Raw data.
--------------------------------
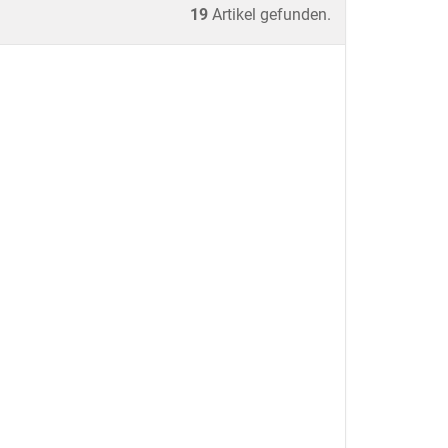
19
Artikel gefunden.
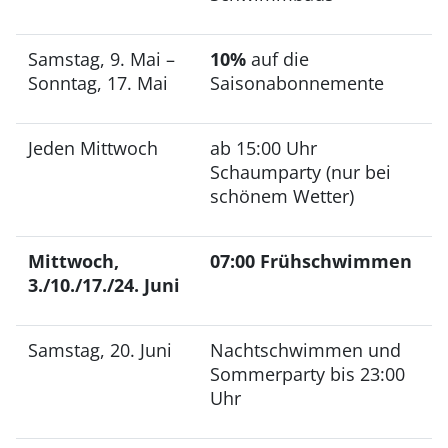
Samstag, 9. Mai –
10%
auf die
Sonntag, 17. Mai
Saisonabonnemente
Jeden Mittwoch
ab 15:00 Uhr
Schaumparty (nur bei
schönem Wetter)
Mittwoch,
07:00 Frühschwimmen
3./10./17./24. Juni
Samstag, 20. Juni
Nachtschwimmen und
Sommerparty bis 23:00
Uhr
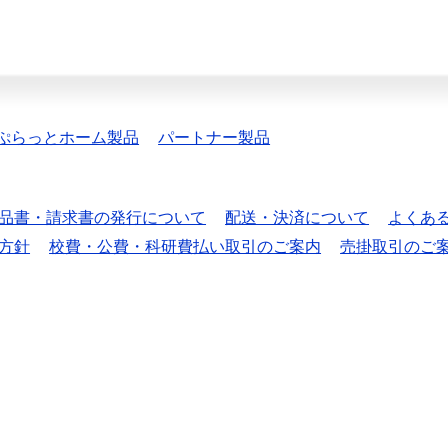
ぷらっとホーム製品
パートナー製品
品書・請求書の発行について
配送・決済について
よくあ
方針
校費・公費・科研費払い取引のご案内
売掛取引のご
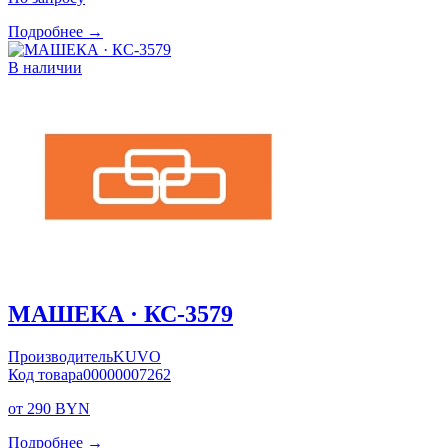
Подробнее →
В наличии
МАШЕКА · КС-3579
Производитель
KUVO
Код товара
00000007262
от 290 BYN
Подробнее →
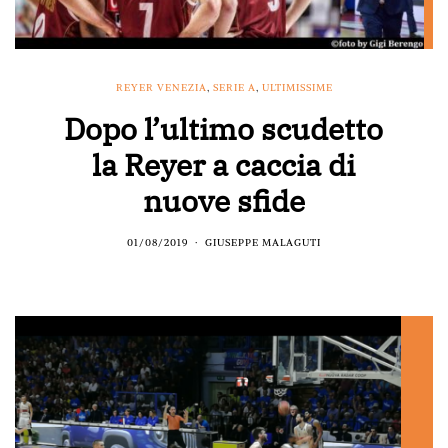
REYER VENEZIA
,
SERIE A
,
ULTIMISSIME
Dopo l’ultimo scudetto
la Reyer a caccia di
nuove sfide
01/08/2019
GIUSEPPE MALAGUTI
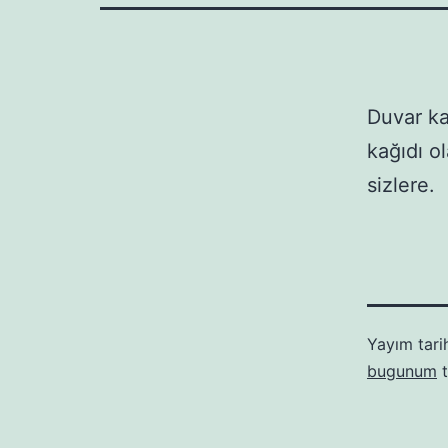
Duvar ka
kağıdı o
sizlere.
Yayım tari
bugunum
t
--------------------------------
Task directions.
Copy everything from the line containing "REYER VENEZIA" down to the end of the material, changing "scudetto" to "titolo" and leaving every other word as it stands. Omit the pictures from your answer.

Answer box.
REYER VENEZIA
,
SERIE A
,
ULTIMISSIME
Dopo l’ultimo titolo
la Reyer a caccia di
nuove sfide
01/08/2019
GIUSEPPE MALAGUTI
Duvar ka
kağıdı o
sizlere.
Yayım tari
bugunum
t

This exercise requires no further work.